Conventional coal- and gas-fired power stations, which discard heat, achieve only 38% and 48% efficiency respectively; with CHP systems, which capture heat and then make use of it, this figure can rise to 70%. They can work the other way around too, generating electricity from systems designed for heating.

CHP systems operate on different scales, depending on the size of the job. Denmark, Finland, Sweden and the Netherlands use large municipal-scale systems. For example, some 275,000 homes in Copenhagen are served by a vast CHP network. Others work at a smaller neighbourhood level or for small groups of homes.

There are now micro designs on the market, for use in a single home. The first one that is comparable in size to a conventional boiler goes on sale this month through British Gas. Called the Baxi Ecogen and designed for use in average-sized houses, it provides 24kW of thermal output for space heating and hot water, generating electricity as a by-product.

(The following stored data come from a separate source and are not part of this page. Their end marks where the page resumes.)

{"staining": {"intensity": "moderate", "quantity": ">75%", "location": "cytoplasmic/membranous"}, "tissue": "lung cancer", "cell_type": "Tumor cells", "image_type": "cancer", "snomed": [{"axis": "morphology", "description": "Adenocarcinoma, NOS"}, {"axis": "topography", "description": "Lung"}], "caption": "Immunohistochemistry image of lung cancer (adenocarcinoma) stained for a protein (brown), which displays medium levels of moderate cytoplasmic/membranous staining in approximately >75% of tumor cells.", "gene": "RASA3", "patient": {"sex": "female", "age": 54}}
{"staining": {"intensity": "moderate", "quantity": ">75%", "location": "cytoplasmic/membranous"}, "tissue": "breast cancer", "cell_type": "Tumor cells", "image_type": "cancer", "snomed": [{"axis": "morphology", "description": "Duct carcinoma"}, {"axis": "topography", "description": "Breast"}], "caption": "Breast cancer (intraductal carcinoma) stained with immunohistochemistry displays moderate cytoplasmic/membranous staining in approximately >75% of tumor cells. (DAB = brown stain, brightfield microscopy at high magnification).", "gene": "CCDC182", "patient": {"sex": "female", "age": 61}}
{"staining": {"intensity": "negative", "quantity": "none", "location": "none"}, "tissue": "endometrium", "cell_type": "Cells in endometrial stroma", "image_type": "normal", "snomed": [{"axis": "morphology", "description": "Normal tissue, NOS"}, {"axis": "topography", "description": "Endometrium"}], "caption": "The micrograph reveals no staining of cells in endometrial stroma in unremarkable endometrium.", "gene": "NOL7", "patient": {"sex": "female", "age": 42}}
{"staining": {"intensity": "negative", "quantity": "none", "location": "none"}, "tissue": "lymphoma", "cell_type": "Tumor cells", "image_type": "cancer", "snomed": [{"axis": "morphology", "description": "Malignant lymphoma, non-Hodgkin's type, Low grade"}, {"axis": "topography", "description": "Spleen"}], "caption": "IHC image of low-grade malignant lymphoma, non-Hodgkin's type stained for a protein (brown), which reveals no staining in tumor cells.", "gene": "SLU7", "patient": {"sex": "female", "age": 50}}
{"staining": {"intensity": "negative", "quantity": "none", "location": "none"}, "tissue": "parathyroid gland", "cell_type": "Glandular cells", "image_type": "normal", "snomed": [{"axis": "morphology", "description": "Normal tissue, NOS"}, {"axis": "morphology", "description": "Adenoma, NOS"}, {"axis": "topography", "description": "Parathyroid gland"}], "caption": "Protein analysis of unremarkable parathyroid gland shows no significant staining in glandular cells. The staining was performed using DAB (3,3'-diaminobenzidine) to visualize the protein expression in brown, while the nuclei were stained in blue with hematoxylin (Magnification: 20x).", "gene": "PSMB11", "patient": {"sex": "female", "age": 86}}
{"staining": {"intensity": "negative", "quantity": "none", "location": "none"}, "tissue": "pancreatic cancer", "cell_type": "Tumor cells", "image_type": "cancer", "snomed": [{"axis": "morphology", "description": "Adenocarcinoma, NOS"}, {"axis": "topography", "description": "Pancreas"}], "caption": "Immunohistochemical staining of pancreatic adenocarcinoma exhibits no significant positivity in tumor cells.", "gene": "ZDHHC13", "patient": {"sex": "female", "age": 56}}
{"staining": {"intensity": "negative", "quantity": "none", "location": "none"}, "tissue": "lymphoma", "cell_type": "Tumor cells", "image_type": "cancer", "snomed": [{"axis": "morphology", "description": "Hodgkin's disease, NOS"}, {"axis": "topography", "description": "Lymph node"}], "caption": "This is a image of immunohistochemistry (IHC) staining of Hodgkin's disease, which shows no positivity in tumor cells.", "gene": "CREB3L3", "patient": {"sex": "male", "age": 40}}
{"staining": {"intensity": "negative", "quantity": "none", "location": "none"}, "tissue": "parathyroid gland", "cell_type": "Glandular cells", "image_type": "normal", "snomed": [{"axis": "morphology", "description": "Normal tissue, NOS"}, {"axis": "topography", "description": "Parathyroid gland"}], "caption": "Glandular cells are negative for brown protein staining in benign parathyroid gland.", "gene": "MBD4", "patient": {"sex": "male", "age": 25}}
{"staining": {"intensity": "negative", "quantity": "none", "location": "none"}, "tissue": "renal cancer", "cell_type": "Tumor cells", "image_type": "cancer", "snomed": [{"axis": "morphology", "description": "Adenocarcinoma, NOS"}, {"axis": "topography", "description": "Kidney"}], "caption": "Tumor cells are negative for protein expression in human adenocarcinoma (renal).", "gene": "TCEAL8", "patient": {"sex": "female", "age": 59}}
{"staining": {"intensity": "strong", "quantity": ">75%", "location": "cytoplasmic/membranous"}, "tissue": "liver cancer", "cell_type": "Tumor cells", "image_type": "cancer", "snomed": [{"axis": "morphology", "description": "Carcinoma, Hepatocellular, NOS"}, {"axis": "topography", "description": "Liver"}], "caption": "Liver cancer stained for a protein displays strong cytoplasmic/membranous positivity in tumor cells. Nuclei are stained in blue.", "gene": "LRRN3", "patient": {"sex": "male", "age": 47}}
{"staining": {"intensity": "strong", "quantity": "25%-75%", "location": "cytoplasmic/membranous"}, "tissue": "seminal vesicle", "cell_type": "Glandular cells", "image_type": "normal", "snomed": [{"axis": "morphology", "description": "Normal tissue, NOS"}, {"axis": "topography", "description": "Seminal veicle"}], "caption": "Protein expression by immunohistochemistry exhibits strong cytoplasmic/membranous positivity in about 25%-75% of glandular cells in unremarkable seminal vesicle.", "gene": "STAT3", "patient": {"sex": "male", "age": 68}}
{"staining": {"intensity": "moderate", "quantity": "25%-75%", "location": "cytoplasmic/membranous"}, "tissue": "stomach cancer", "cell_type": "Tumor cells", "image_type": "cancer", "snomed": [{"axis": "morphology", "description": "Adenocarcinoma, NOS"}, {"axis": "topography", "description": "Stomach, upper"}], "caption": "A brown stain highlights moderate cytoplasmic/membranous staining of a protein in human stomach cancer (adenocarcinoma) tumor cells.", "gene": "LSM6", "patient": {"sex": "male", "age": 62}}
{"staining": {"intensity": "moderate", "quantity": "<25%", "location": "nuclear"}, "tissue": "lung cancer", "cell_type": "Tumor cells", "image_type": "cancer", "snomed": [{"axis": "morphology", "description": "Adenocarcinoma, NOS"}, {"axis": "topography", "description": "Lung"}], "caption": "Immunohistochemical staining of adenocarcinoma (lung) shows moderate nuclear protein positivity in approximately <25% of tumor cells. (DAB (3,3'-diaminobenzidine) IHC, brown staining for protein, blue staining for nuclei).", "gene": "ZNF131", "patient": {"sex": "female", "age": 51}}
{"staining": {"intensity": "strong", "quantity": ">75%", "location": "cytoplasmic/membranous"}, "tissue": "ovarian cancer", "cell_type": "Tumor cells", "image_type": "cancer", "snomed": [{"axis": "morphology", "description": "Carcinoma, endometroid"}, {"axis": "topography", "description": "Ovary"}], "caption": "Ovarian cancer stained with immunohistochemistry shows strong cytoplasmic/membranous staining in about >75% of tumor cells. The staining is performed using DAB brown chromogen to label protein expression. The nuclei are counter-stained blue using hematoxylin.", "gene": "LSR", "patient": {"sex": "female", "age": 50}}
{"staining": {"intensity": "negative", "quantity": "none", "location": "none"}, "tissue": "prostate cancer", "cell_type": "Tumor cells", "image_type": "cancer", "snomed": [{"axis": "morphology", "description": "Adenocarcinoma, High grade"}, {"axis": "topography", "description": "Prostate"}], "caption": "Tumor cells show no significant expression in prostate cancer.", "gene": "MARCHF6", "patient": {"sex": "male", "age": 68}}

It will be capable of producing 1,800 to 2,400 Kwh of electricity a year, more than half the total demand of a typical gas-heated home. British Gas will not give a fixed price for the Ecogen: it varies according to installation requirements, but free estimates are available. It has been reported that the units cost up to £5,000, about twice as much as regular boilers.

Yet not only will CHP cut your electricity bills, it could qualify you for payments under the government’s new Clean Energy Cashback scheme. In the end, Baxi estimates that users could save between £250 and £600 a year, offsetting the extra cost of the device within five or six years. After that, you will be saving money.